力量没收住,带着他坐着的真皮椅一并往前,轮子丝滑旋转。
把人禁锢在他双腿和桌案之间,温砚修扬起下颌,仰视着看她。
这个角度,没法再故意忽视她的身上穿的裙子。
这一看温砚修就想起来了,确实是经他手买的。
去年在巴黎出差,给家人带伴手礼时看到的这件,穿在假人模特身上,没觉得有这么…勾人。
温砚修记得当时关于尺码问题,还犯过难。
因为是挂脖的设计,所以对胸围的贴合度要求很高,不然会不舒服。
按照楚宁的身高选size,胸围会松;按照胸围选,裙摆又有点短。温砚修选了后者,当时没觉得有什么,不过是短了两厘米。
现在看来…
他算自食恶果了。
眸底稍黯,温砚修妥协:“不用换了,但以后有外人在的时候,不许穿了。”
小姑娘腿型很好,这裙子完美地凹显出了那种曲线美,不是干巴巴的瘦,有肉,恰到好处地丰盈。
天坛佛像前,他参悟的不止自己的真心,或许还有几分欲念。
温砚修敢打包票,一年前买这条裙子时,他绝没想这么多。
很不光明磊落、不君子,可他像控制不住自己的大脑一般,那些念头越克制便越疯长。君子论迹不论心,末了,他只能这样宽恕自己,他不会对她做什么出格的举动,他无比确信。

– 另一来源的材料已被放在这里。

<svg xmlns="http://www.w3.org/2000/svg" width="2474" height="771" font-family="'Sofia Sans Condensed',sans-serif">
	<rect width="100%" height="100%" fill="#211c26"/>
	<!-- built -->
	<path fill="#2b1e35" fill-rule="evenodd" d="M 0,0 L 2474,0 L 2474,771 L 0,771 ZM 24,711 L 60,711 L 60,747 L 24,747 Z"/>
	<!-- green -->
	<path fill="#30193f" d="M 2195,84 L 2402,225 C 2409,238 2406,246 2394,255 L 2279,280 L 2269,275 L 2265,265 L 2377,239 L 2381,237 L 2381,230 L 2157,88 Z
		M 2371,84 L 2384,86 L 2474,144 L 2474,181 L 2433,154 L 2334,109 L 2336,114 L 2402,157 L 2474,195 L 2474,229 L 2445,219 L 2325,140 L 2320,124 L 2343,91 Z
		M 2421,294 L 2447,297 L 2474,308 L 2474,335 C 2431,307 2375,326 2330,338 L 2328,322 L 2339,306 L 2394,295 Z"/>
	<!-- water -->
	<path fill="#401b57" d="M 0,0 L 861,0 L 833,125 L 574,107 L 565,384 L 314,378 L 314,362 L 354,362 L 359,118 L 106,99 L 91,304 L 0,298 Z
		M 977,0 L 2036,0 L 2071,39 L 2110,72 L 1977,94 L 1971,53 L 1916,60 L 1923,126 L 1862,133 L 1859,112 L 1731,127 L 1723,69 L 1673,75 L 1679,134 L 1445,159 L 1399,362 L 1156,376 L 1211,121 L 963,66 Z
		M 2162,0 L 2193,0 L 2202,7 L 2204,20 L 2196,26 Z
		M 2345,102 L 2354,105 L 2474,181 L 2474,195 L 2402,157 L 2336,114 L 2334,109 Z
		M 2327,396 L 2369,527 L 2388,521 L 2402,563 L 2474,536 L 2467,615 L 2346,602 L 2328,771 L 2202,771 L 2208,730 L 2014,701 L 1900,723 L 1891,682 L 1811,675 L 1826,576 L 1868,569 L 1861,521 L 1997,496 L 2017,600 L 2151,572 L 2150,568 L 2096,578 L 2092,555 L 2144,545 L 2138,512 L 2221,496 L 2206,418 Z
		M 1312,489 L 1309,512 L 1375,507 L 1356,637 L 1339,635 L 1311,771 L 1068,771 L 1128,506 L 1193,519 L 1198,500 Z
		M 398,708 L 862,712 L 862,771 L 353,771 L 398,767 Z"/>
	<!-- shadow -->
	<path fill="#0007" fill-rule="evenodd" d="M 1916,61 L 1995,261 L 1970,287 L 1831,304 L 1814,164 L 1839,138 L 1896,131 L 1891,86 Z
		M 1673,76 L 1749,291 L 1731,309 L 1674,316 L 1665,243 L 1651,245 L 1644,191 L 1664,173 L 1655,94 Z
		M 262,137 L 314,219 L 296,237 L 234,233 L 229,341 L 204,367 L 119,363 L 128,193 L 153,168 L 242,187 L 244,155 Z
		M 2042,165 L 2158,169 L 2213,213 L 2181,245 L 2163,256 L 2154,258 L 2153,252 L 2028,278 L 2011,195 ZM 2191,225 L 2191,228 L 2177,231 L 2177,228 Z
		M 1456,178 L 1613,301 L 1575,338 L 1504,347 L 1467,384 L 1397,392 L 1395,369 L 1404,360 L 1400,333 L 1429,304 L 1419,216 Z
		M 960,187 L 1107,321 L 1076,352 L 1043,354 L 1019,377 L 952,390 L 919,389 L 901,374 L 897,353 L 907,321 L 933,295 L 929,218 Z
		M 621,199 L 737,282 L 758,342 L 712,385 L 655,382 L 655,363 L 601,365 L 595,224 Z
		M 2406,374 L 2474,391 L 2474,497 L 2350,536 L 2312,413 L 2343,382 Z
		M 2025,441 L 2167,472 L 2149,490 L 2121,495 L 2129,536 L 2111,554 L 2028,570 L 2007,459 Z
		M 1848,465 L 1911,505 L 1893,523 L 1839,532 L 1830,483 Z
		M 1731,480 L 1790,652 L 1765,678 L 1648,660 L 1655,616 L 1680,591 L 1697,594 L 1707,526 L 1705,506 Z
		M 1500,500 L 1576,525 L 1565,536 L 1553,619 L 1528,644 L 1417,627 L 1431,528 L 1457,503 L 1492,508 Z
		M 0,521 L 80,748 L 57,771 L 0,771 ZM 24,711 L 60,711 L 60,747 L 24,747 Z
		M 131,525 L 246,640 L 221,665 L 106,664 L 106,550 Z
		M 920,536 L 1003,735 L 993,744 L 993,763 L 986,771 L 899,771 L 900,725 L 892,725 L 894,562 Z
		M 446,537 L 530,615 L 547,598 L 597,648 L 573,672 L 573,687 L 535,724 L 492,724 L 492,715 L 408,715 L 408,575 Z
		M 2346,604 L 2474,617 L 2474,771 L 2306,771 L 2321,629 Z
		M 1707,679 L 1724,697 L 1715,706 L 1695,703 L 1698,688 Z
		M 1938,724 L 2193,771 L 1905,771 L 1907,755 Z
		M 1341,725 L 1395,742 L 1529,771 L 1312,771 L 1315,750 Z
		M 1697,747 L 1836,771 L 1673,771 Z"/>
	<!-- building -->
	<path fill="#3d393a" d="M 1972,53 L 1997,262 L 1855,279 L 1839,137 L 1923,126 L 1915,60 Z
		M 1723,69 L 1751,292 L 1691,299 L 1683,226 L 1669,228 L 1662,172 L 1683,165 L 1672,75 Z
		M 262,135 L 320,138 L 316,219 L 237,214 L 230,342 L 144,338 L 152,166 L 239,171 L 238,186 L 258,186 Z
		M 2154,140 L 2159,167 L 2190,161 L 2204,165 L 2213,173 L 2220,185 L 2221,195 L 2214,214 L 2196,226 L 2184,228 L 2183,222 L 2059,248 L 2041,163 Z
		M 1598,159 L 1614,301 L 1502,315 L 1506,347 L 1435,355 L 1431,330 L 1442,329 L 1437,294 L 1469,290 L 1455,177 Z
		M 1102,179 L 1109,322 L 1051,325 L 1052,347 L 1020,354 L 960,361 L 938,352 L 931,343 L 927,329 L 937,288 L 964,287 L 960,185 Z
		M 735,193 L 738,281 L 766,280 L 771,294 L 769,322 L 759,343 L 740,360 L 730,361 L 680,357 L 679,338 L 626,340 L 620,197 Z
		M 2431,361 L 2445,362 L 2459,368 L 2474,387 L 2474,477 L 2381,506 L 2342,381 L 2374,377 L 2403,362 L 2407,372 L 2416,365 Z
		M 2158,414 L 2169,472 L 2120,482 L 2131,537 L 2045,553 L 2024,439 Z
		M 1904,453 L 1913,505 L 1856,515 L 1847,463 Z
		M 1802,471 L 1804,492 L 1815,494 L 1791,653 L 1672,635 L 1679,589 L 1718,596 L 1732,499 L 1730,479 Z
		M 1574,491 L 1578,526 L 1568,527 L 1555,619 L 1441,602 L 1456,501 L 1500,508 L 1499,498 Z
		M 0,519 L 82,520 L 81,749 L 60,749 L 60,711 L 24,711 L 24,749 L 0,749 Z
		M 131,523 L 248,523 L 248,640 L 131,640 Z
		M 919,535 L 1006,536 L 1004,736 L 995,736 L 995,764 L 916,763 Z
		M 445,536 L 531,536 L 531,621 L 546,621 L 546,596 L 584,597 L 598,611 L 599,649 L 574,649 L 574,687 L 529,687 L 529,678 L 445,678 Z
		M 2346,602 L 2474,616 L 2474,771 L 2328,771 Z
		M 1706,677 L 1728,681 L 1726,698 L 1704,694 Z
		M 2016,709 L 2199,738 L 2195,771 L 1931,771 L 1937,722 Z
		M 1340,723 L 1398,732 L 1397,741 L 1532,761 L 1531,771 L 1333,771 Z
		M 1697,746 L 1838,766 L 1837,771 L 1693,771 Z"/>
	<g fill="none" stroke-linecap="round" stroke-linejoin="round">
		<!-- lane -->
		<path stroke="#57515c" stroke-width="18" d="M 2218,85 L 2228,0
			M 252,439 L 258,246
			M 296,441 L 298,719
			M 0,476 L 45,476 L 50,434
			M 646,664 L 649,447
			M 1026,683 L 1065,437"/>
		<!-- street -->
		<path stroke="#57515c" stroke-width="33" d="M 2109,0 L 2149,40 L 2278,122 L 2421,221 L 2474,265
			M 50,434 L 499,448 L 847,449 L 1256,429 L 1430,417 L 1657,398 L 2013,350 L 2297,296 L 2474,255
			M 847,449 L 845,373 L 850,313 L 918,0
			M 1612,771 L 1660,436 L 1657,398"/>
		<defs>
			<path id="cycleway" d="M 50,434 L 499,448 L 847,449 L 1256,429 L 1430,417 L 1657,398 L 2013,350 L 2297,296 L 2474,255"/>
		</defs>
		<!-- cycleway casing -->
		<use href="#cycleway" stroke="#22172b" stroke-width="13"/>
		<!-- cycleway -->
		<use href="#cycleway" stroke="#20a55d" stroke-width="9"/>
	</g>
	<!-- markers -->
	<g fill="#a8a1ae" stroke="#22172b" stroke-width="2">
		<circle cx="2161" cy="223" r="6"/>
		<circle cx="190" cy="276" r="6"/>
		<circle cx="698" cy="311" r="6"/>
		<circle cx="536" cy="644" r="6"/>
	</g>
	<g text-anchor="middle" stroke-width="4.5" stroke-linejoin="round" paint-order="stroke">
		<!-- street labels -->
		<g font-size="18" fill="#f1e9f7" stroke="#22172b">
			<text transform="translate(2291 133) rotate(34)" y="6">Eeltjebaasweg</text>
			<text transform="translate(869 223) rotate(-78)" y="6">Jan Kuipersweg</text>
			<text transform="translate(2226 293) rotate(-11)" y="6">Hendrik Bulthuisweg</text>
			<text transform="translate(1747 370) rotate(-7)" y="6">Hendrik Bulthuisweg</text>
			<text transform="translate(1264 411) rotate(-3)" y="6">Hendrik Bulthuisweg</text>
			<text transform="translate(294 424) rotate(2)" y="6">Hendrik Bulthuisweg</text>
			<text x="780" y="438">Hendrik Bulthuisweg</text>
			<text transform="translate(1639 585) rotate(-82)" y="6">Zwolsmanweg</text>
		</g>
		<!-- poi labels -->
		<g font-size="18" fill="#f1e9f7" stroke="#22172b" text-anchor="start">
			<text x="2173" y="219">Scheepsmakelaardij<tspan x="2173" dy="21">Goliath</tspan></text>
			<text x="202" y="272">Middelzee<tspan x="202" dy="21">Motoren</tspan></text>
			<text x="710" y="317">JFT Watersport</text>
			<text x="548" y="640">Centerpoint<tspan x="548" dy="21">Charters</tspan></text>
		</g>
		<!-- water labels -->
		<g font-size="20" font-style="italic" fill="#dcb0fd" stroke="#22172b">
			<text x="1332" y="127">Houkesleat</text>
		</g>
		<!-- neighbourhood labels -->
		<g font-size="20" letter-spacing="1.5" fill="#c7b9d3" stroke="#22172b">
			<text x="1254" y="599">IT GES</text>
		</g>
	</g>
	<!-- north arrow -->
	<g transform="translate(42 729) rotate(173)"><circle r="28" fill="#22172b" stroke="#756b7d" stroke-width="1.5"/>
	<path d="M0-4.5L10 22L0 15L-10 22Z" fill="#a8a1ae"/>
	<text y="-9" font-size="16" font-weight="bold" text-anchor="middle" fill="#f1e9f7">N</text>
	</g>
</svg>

偏偏楚宁没意识到这些,或许是单纯,或许是因为她太放心他了,在她的潜意识里,他是好人,正人君子。
楚宁咬咬唇,疑惑:“外人?这里没有外人来。”
只有工作人员,她掰着手指都能数清楚。
“莹姨、安叔、郑医生、张老师…”
没等她数完,温砚修抓住了她的手指,扣下来,指腹轻轻摩挲着指侧软肉。
他知道的,楚宁的世界很干净、纯粹、单纯,她不会多想,更不会意识到自己现在的模样有多诱人。
“除了莹姨,都不许。”他教导她。
也许藏了私心,但那又怎样?
他养了她两年的时间,有这点私心不犯规,她是他的,一朵属于他的小风铃。
精心烘焙出来的香软奶油蛋糕,他都没动歪心思尝,那别人更不该有幸朵颐。
温砚修捏了捏楚宁的指尖,循循善诱地问:“知道了吗,宁宁。”
“知道了。”楚宁乖巧回答,心里模糊地有个大概。
她不蠢,找共同点很简单,她挑了下眉:“因为他们都是男士么?”
楚宁不太懂,只是裙子短了点而已,也不算太短,她在维港见过很多时尚lady,在大街上穿得都比她要露//骨,总不至于这样夸张吧。
她没露点,睡裙有胸垫有内衬,很安全,怎么动都不会走光。
温砚修收回手,点头:“很聪明。”
“那您呢?”
十七岁的女孩,拥有着这世上最勇往直前的炽热。